“First time it snows, people forget how to drive”.
My question is, does this mean
people go racing around like it is clear or
2.does it mean people are so scared that they crawl around on roads that aren’t bad?
It has been my experience that people are driving around on essentially clear roads at 20 MPH (#2) but I think most people say this to mean everybody drives fast like fools, crashing into each other (#1).
I would probably mean #2 if I used the phrase, but the actual reactions are pretty evenly split around here. I’ve been known to characterize the factions thus:
Lunatic: “Huh. I dunno what to do in this stuff, so I’ll just drive like always. Ooh, a curvy overpass–better slow down to 65.”

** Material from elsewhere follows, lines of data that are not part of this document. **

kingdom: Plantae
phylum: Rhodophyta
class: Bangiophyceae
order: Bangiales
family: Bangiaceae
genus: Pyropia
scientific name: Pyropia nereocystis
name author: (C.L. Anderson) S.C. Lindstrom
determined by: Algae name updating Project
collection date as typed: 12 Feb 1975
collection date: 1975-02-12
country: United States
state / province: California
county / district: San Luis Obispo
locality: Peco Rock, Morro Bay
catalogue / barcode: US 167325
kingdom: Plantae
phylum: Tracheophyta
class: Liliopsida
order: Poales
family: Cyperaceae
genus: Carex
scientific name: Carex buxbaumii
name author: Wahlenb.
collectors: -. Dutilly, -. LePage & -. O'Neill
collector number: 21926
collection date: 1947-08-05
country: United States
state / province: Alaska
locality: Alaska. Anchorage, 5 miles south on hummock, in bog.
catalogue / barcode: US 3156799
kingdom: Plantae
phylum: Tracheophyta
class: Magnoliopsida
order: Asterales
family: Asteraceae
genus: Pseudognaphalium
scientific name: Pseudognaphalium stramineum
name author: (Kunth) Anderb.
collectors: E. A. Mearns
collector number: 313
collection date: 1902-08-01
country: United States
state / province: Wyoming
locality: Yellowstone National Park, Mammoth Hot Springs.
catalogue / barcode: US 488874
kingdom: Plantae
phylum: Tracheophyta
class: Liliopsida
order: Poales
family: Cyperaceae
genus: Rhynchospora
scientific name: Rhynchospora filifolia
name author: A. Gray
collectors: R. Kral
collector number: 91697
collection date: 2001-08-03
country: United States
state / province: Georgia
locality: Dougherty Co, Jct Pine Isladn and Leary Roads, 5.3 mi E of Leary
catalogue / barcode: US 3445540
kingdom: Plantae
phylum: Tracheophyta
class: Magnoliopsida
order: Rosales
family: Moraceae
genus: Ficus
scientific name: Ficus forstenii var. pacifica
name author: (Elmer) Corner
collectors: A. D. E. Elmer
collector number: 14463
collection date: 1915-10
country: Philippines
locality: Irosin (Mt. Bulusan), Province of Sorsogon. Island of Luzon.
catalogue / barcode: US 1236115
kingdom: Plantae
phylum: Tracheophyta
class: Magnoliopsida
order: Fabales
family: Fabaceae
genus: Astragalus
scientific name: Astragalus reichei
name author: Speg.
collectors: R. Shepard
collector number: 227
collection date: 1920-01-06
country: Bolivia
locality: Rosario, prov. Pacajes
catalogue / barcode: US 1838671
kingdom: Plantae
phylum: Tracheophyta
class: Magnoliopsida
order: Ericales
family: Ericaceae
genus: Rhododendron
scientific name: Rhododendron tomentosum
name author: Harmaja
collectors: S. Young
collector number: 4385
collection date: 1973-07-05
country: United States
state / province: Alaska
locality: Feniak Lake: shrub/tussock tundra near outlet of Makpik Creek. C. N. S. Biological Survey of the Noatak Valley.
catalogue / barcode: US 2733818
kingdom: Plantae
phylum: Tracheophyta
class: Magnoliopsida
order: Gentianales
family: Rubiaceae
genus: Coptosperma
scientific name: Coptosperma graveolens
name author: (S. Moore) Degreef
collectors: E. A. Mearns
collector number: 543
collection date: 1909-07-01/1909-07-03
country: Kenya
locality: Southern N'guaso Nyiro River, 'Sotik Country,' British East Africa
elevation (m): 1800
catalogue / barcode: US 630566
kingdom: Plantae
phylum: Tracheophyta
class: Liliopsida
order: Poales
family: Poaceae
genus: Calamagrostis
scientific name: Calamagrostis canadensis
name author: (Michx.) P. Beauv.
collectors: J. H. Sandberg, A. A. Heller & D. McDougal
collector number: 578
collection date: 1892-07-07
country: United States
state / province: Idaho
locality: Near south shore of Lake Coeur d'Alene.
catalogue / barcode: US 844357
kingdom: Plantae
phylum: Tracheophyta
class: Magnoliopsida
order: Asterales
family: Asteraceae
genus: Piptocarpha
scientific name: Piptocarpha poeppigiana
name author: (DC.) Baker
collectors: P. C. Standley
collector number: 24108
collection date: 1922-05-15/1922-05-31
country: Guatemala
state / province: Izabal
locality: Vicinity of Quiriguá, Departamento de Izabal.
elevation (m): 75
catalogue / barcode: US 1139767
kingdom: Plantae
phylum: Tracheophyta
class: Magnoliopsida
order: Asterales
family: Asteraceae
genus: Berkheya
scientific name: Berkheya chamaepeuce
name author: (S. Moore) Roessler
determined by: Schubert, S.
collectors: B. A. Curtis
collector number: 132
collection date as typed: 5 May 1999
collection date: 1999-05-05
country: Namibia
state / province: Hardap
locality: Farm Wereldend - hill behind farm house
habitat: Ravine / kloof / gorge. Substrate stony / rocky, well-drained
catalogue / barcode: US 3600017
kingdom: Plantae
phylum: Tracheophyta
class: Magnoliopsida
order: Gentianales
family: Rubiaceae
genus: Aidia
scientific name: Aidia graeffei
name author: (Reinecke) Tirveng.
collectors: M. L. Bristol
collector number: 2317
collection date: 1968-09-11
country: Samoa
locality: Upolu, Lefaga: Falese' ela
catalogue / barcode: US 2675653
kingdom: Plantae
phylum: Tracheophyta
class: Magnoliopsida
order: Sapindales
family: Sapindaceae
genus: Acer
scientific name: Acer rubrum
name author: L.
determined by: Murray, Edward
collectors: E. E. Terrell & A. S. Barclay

Panicked: “Wet stuff fall from sky. Ug scared! Ug hide behind wheel and drive like blind turtle!”
Fortunately, we don’t get much snow here. Unfortunately, they do pretty much the same thing when it rains. I think about half the population of the metroplex ought to move to the Sahara.
And I *do *say the same about rain, because people drive the same stupid, tentative overcautious-and-then-suddenly-aggressive way. It doesn’t help to creep along at 15mph and then suddenly make a darting left turn from the right lane. Either we need to get some new tires, or y’all need to learn to drive. I don’t particularly care how fast people go, but I would appreciate it if they drove *predictably *and followed traffic laws and lane customs.
In my neck of the woods, it is the unfortunate combination of #1 and #2.
You got your creepy-crawlies sharing the road with the nutjobs - seemingly always with crappy tires - merrily speeding along at 10+ the speed limit in a snowstorm. The concept of winter motoring is fairly simple - drive to conditions. A little sloppy wet snow on a (relatively) warm road is most definitely not the same as black ice on that same road at zero degrees F.
I’m just glad most of my commute time is during off-peak traffic hours here (5-6 am, and 3-4 pm).
Actually for rain, it’s a good idea to take it easy on the first day of rain(assuming you live where rain has a definite season).
Grease and oil residue builds up during the dry months and the first good rain creates very slippery conditions compared to how the roads are after a few rainfalls.
Where I am it’s the same every year; the first snowfall results in a landslide of accidents. The most common reason reported by the police is that people don’t give themselves enough braking distance.
We have winter driving conditions four to five months of the year. You would think people would get it after a while.
Yeah, I would say that too, myself. I feel it’s more of #1 myself. I actually prefer it when people are overly cautious in rain and snow. That shit’s slippery and people seem to forget it on the first snow. Going way too fast for conditions, following too closely, etc. Just two days ago I missed being T-boned by a semi-truck by about a 1/2 second after it went skidding into the intersection at a light that had been red for a good 5-10 seconds (so it wasn’t an unexpected stop.) If it had been driving properly for conditions, it would not have been an issue. It wasn’t technically the first snow, but this Chicago winter has been pretty much snow-free. Snow makes people drive like morons.
When I use that phrase, I mean a combination of 1 and 2. You get an often fatal combination of bozos in pick-up trucks zooming past slower traffic and then spinning out in the intersection and the creepers who are scared to move at all. I much prefer driving on the highway during bad snow just because you at least avoid people having to stop and start for intersections and coming at you from different directions.
Around here it is a blend of #1 and #2. People creeping along very slow with others getting frustrated and passing the creepers and wiping out as a result.
In the rural area I grew up north of Minneapolis, I’d say more #1. Crashing into other people wasn’t so much the concern as spinning out/being forced into a ditch and stranded. Mix in people coming up from Minneapolis who really don’t know how to drive in the snow and it was game over.